Question

The value of \( \lim_{x \to 0} \frac{\int_0^{x^2} \sec^2 t \, dt}{x \sin x} \) is

• A. 3
• B. 2
• C. 1
• D. -1

Hint:

Whenever integral + limit $\longrightarrow$ reduce integral first, then apply standard limits.

Answer 1

The Correct Option is B

Step 1: Understanding the Concept:
The limit is in the \( \frac{0}{0} \) form.

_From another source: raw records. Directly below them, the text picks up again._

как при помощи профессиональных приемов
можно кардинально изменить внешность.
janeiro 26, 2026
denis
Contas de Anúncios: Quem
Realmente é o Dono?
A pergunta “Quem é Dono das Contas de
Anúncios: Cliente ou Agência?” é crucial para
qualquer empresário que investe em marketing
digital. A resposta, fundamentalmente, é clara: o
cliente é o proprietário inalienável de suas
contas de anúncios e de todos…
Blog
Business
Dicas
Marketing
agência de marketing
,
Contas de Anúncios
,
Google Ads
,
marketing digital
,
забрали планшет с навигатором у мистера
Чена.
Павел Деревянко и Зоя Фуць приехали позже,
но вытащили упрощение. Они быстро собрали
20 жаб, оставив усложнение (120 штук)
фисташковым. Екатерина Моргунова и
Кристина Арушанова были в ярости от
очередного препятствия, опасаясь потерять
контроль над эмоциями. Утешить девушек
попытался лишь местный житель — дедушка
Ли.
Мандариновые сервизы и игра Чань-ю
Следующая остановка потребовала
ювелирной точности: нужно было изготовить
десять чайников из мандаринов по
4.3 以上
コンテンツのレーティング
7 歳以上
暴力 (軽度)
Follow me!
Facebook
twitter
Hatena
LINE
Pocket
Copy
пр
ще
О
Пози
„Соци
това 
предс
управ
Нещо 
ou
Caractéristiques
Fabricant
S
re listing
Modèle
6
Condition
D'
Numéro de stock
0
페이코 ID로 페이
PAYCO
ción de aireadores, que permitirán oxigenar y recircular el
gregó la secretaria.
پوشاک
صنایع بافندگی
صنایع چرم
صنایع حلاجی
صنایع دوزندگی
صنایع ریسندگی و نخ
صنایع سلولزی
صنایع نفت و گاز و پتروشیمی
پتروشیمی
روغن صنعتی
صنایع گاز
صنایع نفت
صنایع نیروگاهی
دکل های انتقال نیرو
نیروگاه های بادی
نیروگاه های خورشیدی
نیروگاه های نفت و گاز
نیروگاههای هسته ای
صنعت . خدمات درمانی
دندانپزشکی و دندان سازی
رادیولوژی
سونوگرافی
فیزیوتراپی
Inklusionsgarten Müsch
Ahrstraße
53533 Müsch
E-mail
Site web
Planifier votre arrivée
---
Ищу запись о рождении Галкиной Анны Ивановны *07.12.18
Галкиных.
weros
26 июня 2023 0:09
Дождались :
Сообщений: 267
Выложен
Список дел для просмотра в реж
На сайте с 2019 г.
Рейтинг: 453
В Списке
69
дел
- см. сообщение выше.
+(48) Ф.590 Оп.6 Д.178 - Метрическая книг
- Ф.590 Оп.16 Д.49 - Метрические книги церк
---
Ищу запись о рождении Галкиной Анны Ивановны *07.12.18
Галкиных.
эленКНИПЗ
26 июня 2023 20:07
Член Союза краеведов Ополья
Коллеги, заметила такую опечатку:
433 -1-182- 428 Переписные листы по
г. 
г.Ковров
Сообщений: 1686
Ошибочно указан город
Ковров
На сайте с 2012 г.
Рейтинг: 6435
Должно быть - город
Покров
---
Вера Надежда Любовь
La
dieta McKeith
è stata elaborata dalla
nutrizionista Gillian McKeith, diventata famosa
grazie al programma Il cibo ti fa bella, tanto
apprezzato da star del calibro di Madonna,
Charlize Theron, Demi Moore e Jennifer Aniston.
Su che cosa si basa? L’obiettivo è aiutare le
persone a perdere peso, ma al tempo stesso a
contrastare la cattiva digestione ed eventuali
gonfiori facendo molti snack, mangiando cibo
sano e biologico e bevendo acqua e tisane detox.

We apply L'Hôpital's Rule and use the Leibniz Rule for differentiating under the integral sign.
Step 2: Key Formula or Approach:
1. Leibniz Rule: \( \frac{d}{dx} \int_{a}^{g(x)} f(t) dt = f(g(x)) \cdot g'(x) \).
2. Standard Limit: \( \lim_{x \to 0} \frac{\sin x}{x} = 1 \).
Step 3: Detailed Explanation:
Given: \( L = \lim_{x \to 0} \frac{\int_0^{x^2} \sec^2 t dt}{x \sin x} \).
Applying L'Hôpital's Rule:
\[ L = \lim_{x \to 0} \frac{\sec^2(x^2) \cdot 2x}{\sin x + x \cos x} \]
Dividing numerator and denominator by \( x \):
\[ L = \lim_{x \to 0} \frac{2 \sec^2(x^2)}{\frac{\sin x}{x} + \cos x} \]
Evaluating the limit as \( x \to 0 \):
\[ L = \frac{2 \sec^2(0)}{1 + \cos(0)} = \frac{2 \times 1}{1 + 1} = \frac{2}{2} = 1 \]
Step 4: Final Answer:
The value of the limit is 1.